Unlike PPP loans: (1) EIDL loans are not forgivable, (2) EIDL loans over $25,000 require collateral and (3) EIDL loans over $200,000 require a guaranty. Although the act doesn’t specify the collateral that will be required for these EIDL loans, loans under existing SBA programs are generally secured by a first lien mortgage. We anticipate that the required collateral for these EIDL loans will be a first lien mortgage on the real property owned by the borrower; however, we have heard some indication that a second lien mortgage may be permitted. Additional guidance from the Treasury Department or the SBA is needed.
EIDL loans to property managers or affiliates of SPE borrowers pose similar issues as PPP loans. As EIDL loans are not based on payroll, they may be available to SPE borrowers who would not qualify for PPP loans. EIDL Loans are also available to a wider range of asset classes, including owners of shopping centers, apartment complexes and office buildings.
If an existing lender is willing to consent to an EIDL loan, the following structural enhancements should be considered: (i) representations that the borrower properly applied for and obtained the EIDL loan, (ii) a covenant that the borrower will comply with the terms of the EIDL loan documents and that the proceeds of the EIDL loan will be used only for permissible uses and (iii) to the extent the loan is nonrecourse, a recourse carveout for failure to comply with the covenant described in clause (ii). Note that the EIDL application requires the borrower to certify that funds will be used for an eligible purpose and failure to comply with that certification could subject borrower to civil and criminal penalties. The eligible purposes do not include the prepayment of principal on existing debt, only the payment of “fixed debts,” so an existing lender cannot require borrower to apply EIDL proceeds to prepayments of the loan.

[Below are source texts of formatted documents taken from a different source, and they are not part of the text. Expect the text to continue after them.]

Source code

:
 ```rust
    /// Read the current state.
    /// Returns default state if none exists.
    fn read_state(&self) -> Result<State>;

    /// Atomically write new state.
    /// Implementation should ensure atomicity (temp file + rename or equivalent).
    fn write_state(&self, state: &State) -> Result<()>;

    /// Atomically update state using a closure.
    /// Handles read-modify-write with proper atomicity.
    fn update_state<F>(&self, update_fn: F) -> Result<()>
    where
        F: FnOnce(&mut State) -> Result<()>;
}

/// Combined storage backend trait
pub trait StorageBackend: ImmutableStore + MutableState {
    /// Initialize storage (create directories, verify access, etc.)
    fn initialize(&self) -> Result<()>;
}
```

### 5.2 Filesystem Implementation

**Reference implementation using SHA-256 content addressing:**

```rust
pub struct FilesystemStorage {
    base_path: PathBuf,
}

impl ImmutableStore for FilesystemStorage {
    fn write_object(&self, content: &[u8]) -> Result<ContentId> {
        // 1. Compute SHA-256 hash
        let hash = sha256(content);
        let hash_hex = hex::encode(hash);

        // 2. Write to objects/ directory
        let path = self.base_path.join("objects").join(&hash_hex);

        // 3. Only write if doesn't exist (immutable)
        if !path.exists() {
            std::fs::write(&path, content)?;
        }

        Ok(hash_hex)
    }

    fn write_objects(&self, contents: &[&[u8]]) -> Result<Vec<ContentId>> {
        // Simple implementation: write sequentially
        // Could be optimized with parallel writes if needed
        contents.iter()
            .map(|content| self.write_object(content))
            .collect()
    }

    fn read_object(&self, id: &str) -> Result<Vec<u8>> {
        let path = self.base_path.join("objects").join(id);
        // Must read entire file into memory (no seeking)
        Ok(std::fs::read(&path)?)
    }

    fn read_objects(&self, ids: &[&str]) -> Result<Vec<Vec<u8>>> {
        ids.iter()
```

Please note that many of the items discussed herein are simplified for the sake of brevity and will require additional guidance on a case-by-case basis. In addition, the interpretation and application of the above programs continues to evolve at a rapid pace and many of the most pressing questions remain unanswered. The Treasury Department, SBA and other sources continue to publish additional guidance on a frequent basis. As such, please note that the information herein is subject to change and we will endeavor to keep you updated as to any significant changes.